BOX 58273, LOUISVILLE, KY 40258. You also can e-mail us at info@orccna.org
or submit your Ephipany on-line
by clicking here!
If we use it, we'll send you a complimentary copy of the next
issue of NP or add an issue to your subscription.
Thy Will Be Done, Please
Valerie Kane
Four words in The Lord's Prayer always prompted
me to say them with my fingers figuratively, if not literally,
crossed behind my back. Indeed, I'd be willing to wager that many
Christians pray them, not with joyous expectation, but with sullen
resignation. A sort of "Well, if that's the way it has to be"
attitude. What is it about the petition, "Thy will be done" that
impels so many of us to softly add, "Just not any time soon, please"?
In my case, I was just a child of four the
first time I heard the words "God's will", and they had been used
to explain to me why my eight-month-old cousin, a beautiful baby
girl with enormous blue eyes, had just died of a sudden illness.

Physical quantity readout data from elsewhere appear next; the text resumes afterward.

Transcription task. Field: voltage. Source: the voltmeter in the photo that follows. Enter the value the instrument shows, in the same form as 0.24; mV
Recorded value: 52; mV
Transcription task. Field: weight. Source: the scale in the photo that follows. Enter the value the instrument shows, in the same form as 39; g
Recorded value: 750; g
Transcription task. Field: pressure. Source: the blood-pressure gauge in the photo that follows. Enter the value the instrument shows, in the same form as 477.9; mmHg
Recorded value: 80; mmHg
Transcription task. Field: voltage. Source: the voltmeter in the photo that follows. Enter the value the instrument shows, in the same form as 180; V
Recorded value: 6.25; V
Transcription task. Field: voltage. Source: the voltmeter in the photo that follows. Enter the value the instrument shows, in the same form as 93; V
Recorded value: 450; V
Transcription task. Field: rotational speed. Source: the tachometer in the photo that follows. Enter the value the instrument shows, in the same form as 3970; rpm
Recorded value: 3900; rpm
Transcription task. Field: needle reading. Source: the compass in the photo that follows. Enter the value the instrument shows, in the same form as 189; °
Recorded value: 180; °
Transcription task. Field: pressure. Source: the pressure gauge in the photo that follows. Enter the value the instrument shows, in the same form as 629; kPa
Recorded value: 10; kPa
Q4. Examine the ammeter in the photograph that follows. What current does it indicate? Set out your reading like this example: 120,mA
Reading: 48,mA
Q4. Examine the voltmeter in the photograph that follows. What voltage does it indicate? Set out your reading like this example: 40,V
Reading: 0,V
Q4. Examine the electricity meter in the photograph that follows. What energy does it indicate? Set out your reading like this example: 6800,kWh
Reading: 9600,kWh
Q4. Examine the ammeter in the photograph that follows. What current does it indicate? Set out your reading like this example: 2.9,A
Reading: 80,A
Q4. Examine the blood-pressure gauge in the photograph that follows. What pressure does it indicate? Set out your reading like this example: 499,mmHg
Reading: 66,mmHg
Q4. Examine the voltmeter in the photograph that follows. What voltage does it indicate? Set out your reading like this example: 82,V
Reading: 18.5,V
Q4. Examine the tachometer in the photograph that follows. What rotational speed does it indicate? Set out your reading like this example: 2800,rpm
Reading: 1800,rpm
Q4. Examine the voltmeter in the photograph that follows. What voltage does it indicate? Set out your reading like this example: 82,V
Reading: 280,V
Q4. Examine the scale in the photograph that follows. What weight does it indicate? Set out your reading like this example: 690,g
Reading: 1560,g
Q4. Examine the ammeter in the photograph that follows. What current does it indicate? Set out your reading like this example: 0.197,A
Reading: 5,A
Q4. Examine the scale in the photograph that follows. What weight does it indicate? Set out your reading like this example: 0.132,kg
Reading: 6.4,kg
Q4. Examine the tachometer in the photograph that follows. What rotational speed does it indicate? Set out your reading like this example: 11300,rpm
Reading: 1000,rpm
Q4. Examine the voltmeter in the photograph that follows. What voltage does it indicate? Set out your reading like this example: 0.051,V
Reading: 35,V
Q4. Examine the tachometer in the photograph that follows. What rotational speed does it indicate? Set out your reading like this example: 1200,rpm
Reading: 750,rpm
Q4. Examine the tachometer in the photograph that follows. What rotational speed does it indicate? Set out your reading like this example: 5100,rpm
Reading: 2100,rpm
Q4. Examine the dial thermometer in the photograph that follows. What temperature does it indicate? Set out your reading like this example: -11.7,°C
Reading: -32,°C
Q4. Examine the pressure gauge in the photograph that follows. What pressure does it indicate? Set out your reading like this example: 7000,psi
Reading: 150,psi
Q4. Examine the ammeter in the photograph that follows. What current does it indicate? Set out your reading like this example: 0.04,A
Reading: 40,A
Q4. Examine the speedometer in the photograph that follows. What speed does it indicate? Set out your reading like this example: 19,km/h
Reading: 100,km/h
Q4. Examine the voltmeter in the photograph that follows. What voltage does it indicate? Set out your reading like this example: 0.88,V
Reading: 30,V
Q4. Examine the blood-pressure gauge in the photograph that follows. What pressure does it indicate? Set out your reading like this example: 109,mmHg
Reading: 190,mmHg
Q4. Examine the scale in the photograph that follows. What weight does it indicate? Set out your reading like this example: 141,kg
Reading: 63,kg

God's will? I wondered. That an innocent child should die and
parents grieve? What kind of God had willed such a thing? Thereafter,
whenever adults referred to some tragedy or calamity as "the will
of God", they reinforced my growing conviction that God was indeed
capricious, if not cruel-certainly strange for a God who was also
supposed to love me and to whom I was taught to pray for my needs.
I suspect that many Christians, when they were children, had experiences
similar to mine and came to the same conclusion: Why on earth
would anyone ask for God to work His will in our lives? It could
only mean pain and loss.
Now that I've lived more than half my life,
I realize that suffering is not God's will for me or for any of
His children. What is His will is that all things work for my
ultimate good and bring me ever closer to Him. That they one day
re-unite me with Him. Sometimes, though, because of my fallen
nature, my good can only be achieved through some measure of suffering.
That's why experiences that I prayed to be spared of ultimately
led me to better places that only God could have foreseen.
Of course, this is often small comfort to
me or to anyone who's truly struggling with pain, injustice, loss,
illness, or that great spoiler-anxiety. But it recently came to
me that in The Lord's Prayer, we not only ask that God's will
be done but that it be done "on Earth as it is in Heaven." The
question then follows, What could possibly occur in Heaven, the
seat of God's abiding love, that we Christians would not all deeply
desire, that would not make us eternally happy? That's right,
nothing. So when we pray "Thy will be done", in our hearts we
ought to be shouting, "Yes, Lord! Please. Each and every day."